Pig aggression is difficult to tackle and can cause major reduction in growth rates. Fighting among animals increases significantly when they are mixed in unfamiliar groups. Mixing occurs a number of times throughout a pig’s life and is often necessary due to economic constraints facing farmers.

Simon Turner, SRUC Senior Researcher who is leading the project, says: “Pigs are going to be mixed over the course of their lives a number of times. Changing that is just not practical so over the years researchers have tried to change the pigs’ environment, adapting it so they will react less aggressively when mixed. However these changes, such as adding straw, mixing the animals at night and tranquilising them, have not worked in the long-term.”

Pigs have a strict social hierarchy, when they are mixed with unknown animals they need to form this hierarchy, resulting in aggression. The researchers believe that if they can work out how the pigs think, how they assess their fighting abilities and whether they can make sensible decisions on when to give up, practical ways can be found to manage pigs that will reduce aggression.

“Humans are able to assess both their own fighting abilities, and those of their attacker,” Dr Turner says. “There is evidence that some species can do one or the other, but not both. We know little about how pigs make decisions on who to fight and when to give up, but this knowledge will probably prove to be essential in designing management systems that are effective in reducing the welfare and economic costs of aggression.”

Therefore, the key to reducing aggression could be allowing pigs to form their natural hierarchies in as painless a way as possible making them far calmer during mixing.

“We need to help pigs realise when it would be sensible not to engage in aggression, because their opponent is likely to beat them,” Dr Turner explains.

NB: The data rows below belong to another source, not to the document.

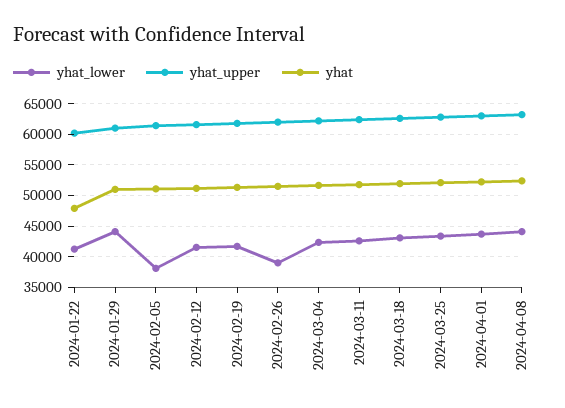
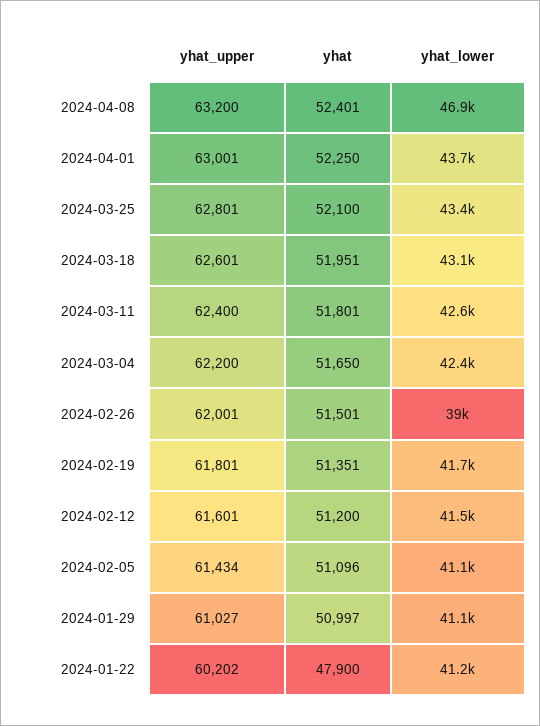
yhat_lower, 2024-01-29: 44000 -> 41100
yhat_lower, 2024-02-05: 38000 -> 41100
yhat_lower, 2024-04-08: 44000 -> 46900

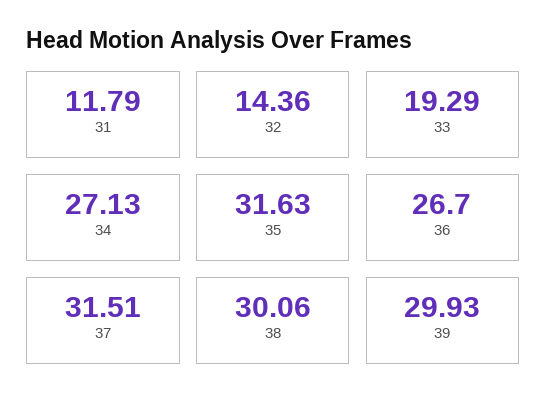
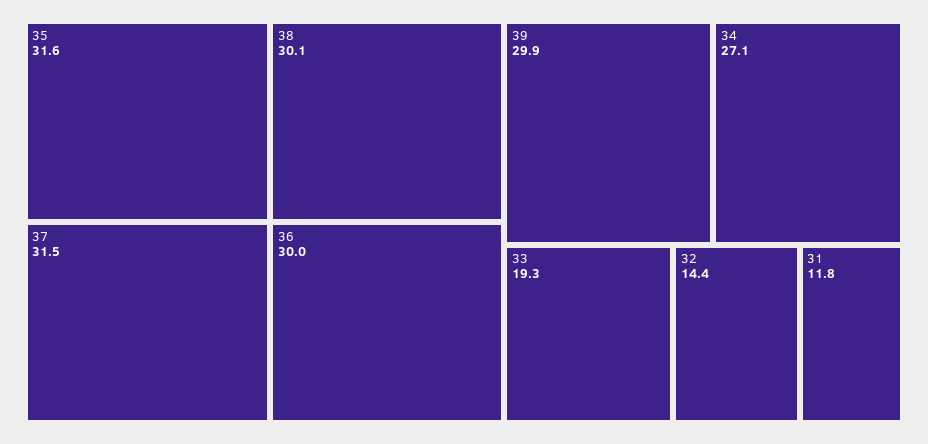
36: 26.7 -> 30

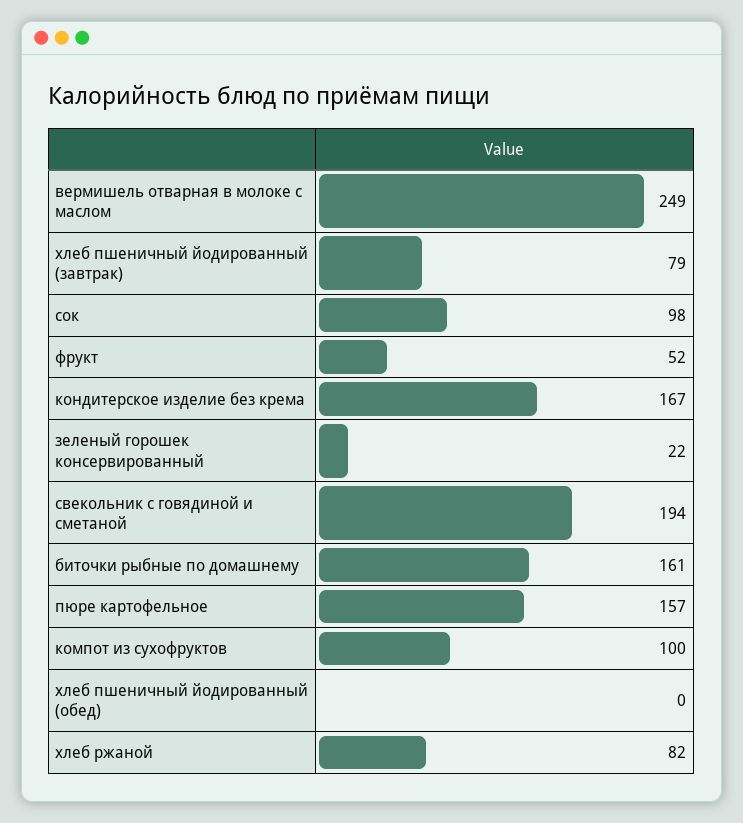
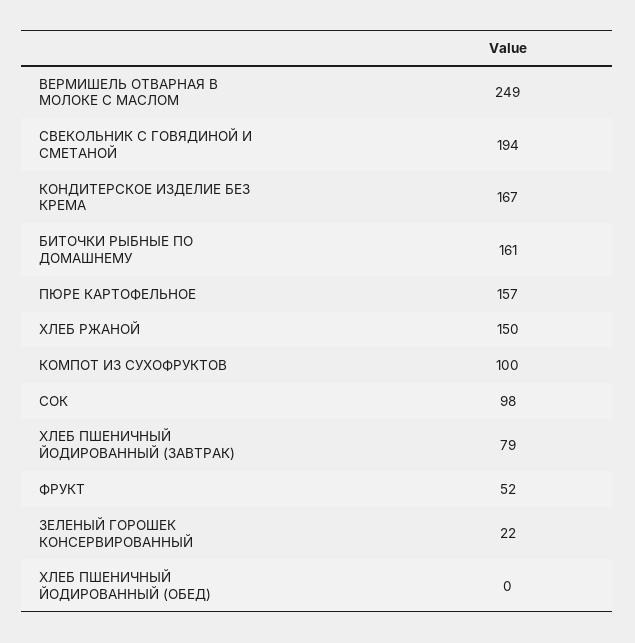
хлеб ржаной: 82 -> 150

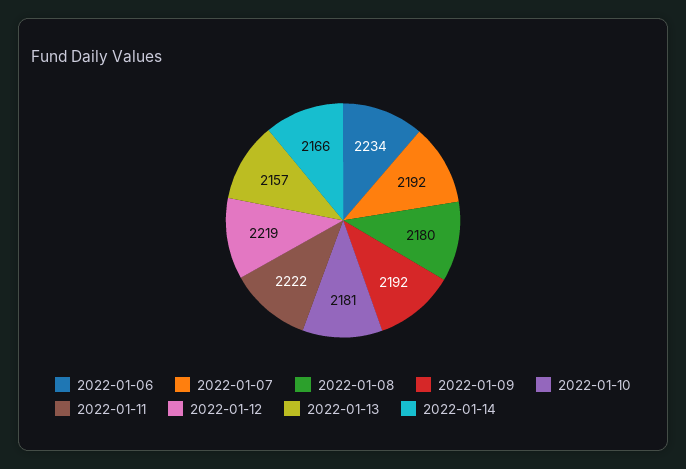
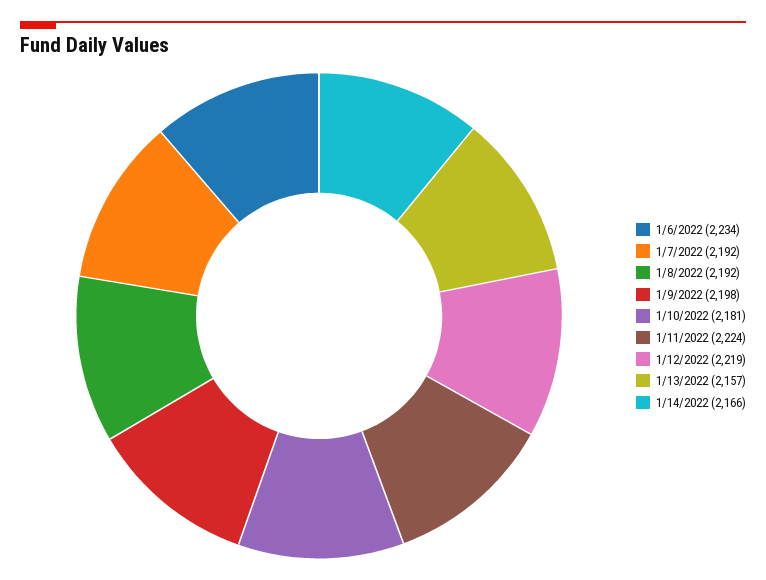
2022-01-08: 2180 -> 2192
2022-01-09: 2192 -> 2198
2022-01-11: 2222 -> 2224

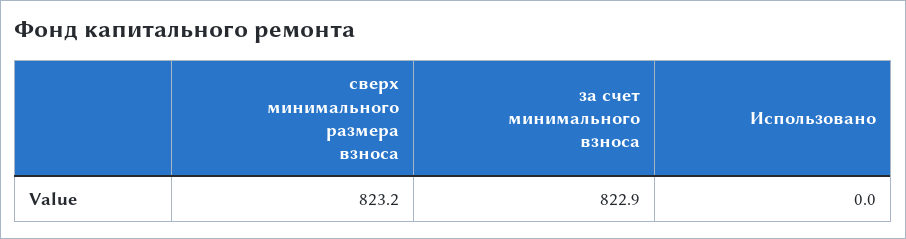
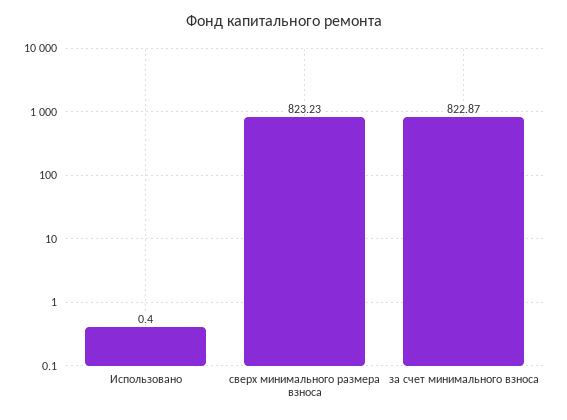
Использовано: 0 -> 0.4

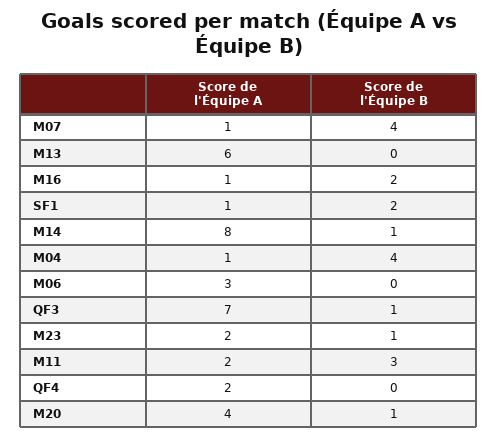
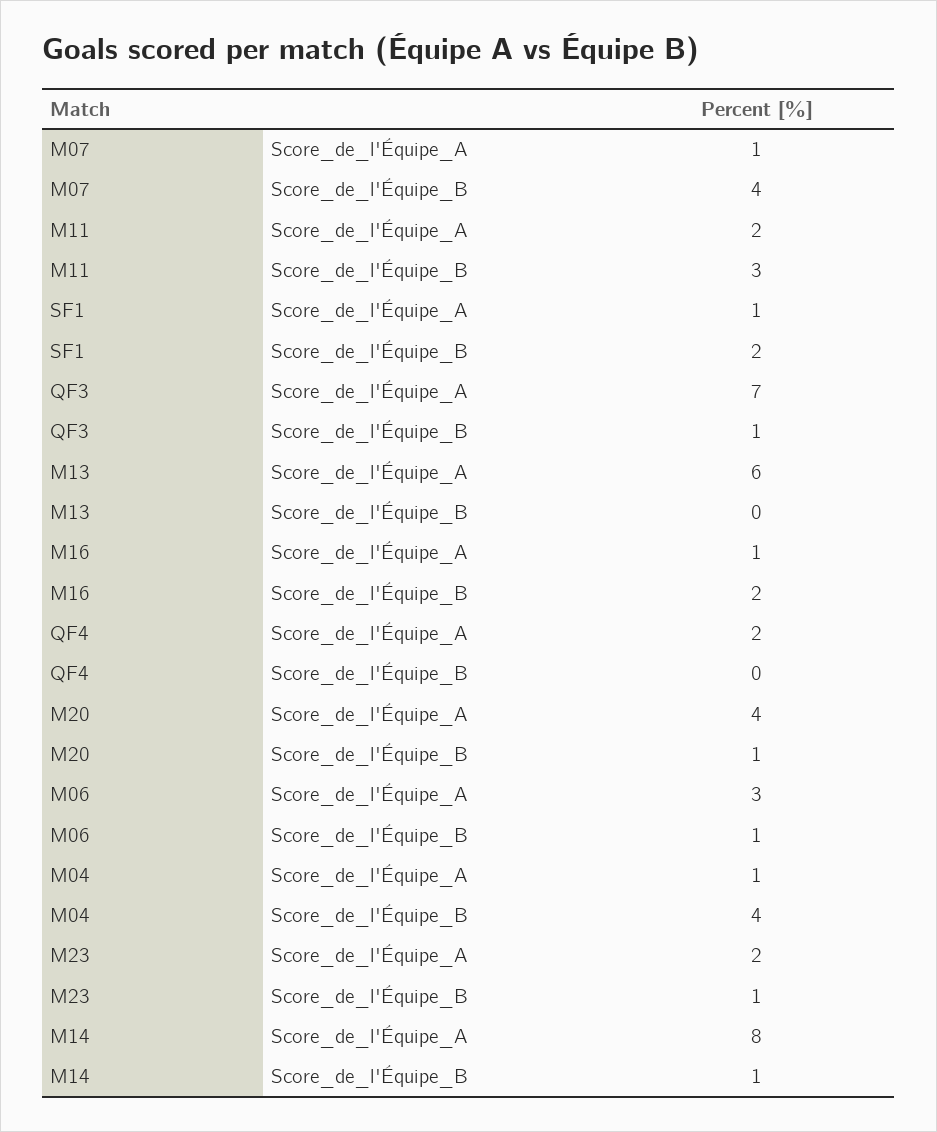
Score de l'Équipe B, M06: 0 -> 1

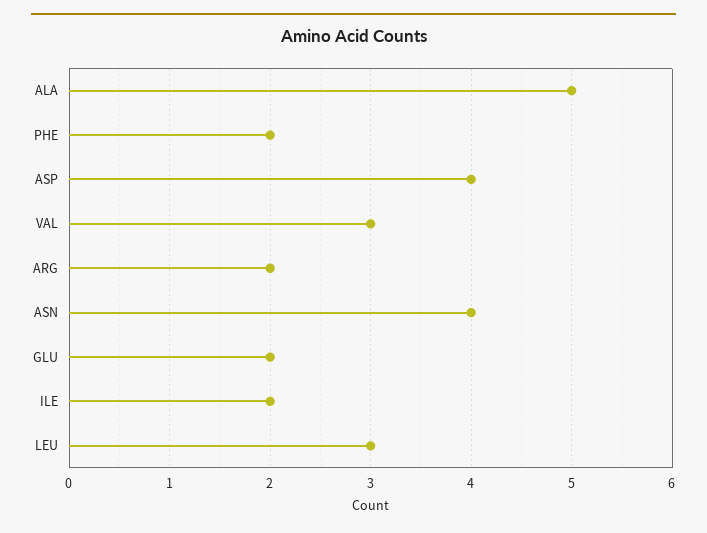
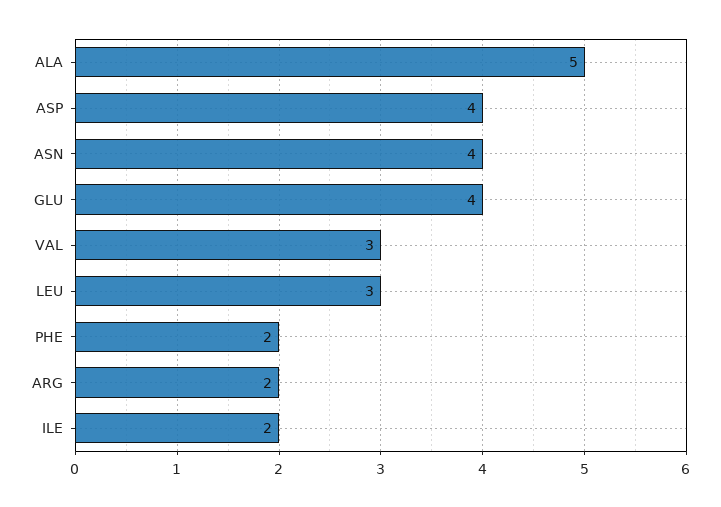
GLU: 2 -> 4

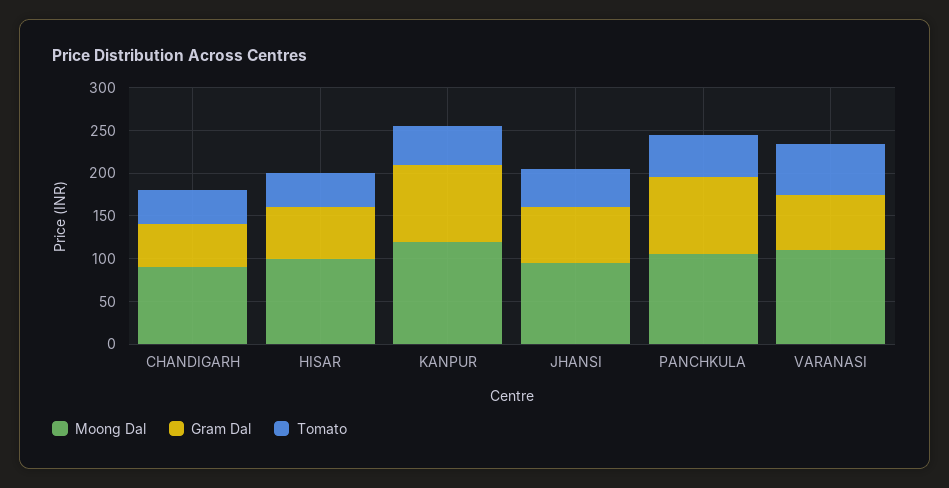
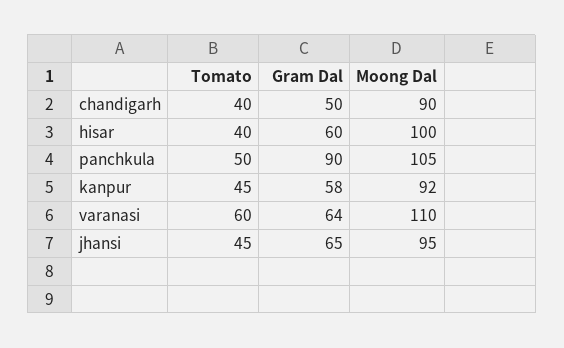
Moong Dal, KANPUR: 120 -> 92
Gram Dal, KANPUR: 90 -> 58

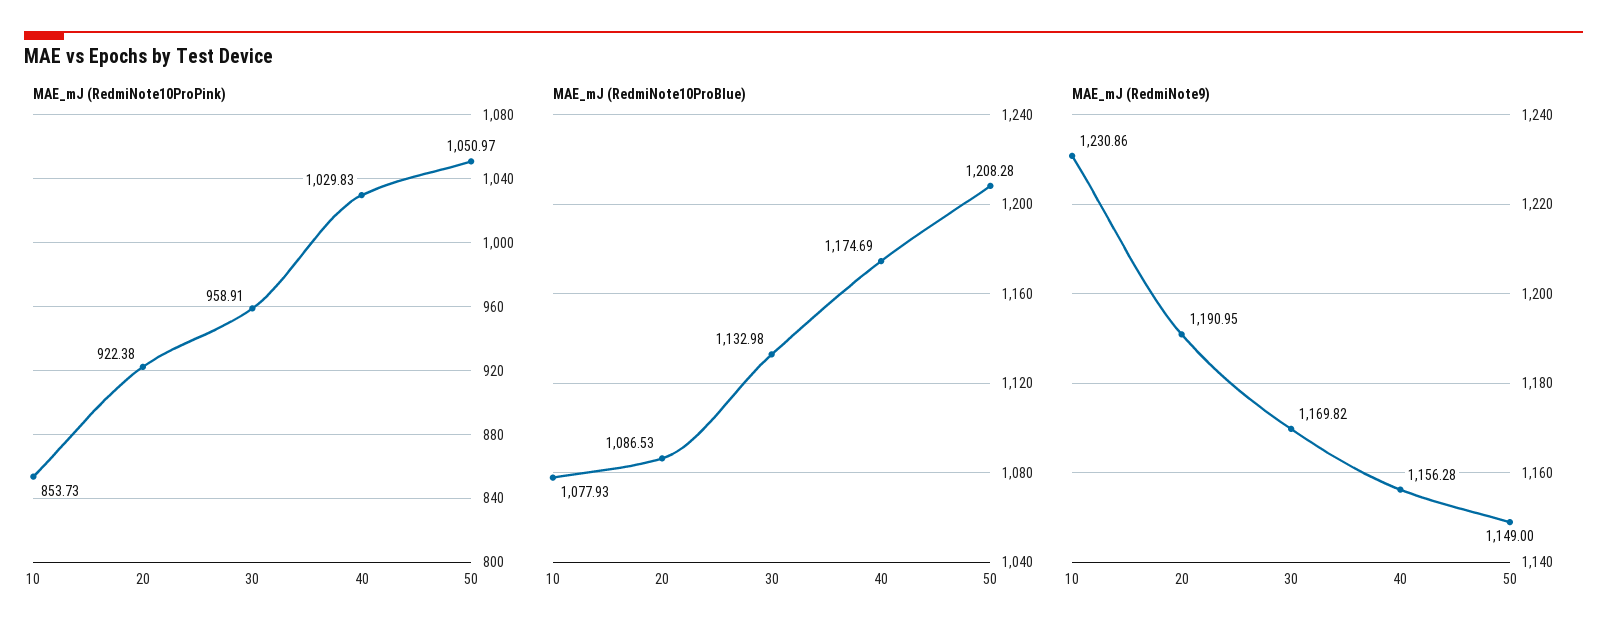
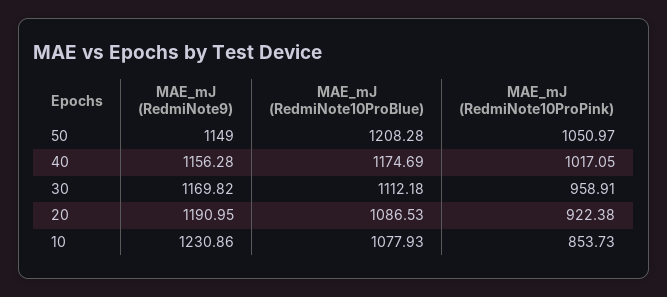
MAE_mJ (RedmiNote10ProPink), 40: 1029.83 -> 1017.05
MAE_mJ (RedmiNote10ProBlue), 30: 1132.98 -> 1112.18

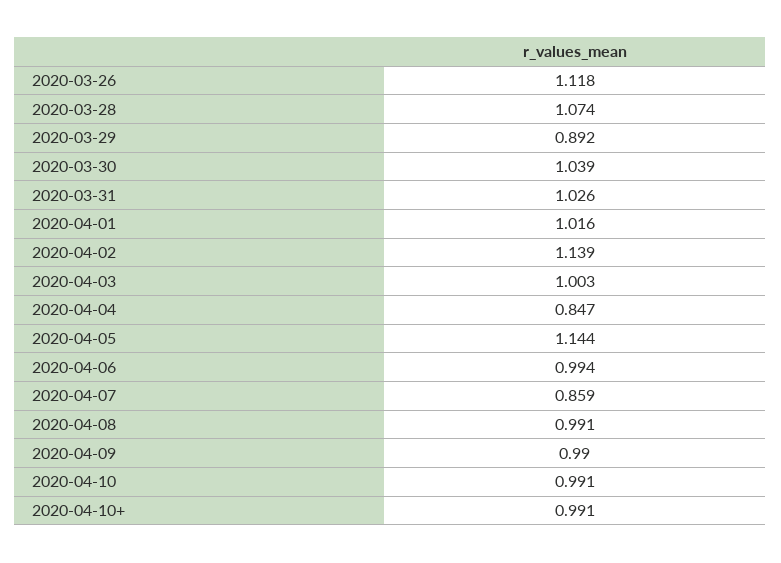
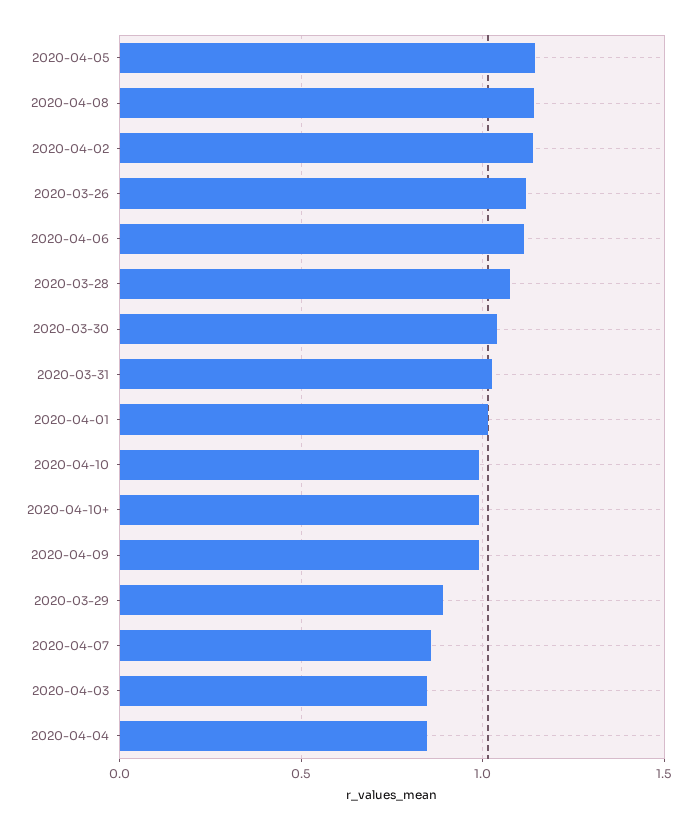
2020-04-03: 1.003 -> 0.85
2020-04-06: 0.994 -> 1.1
2020-04-08: 0.991 -> 1.15

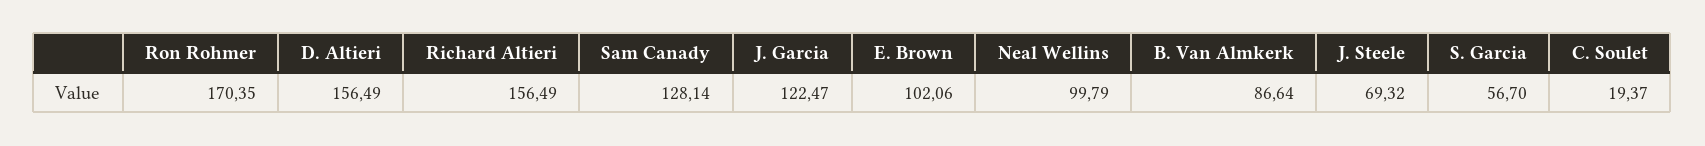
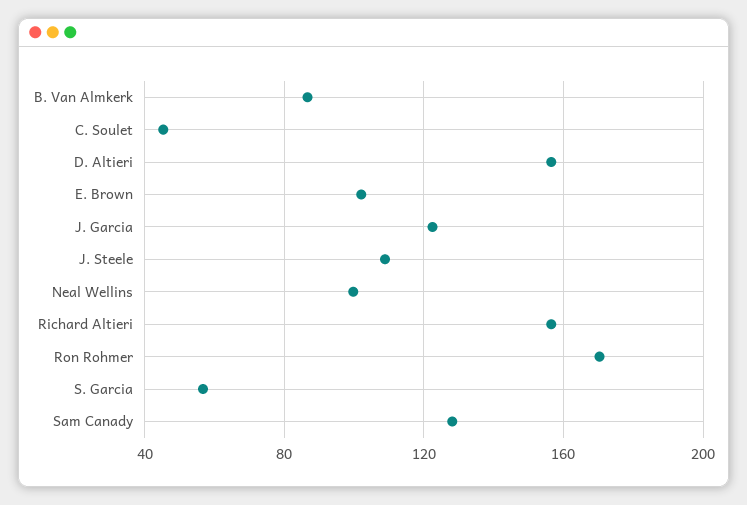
J. Steele: 69.32 -> 110
C. Soulet: 19.37 -> 45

Areas of investigation include whether mixing pigs at a younger age could reduce their aggression when mixed later in life. In separate work, the researchers will also explore how much a pig’s genetics play in how aggressive they are and whether selective breeding could help address the issue.

Dr Turner added: “At the end of these projects, we hope to be able to offer better advice on how to manage and breed pigs in ways that will help the animals make the best decisions for their own welfare, and so reduce aggression.”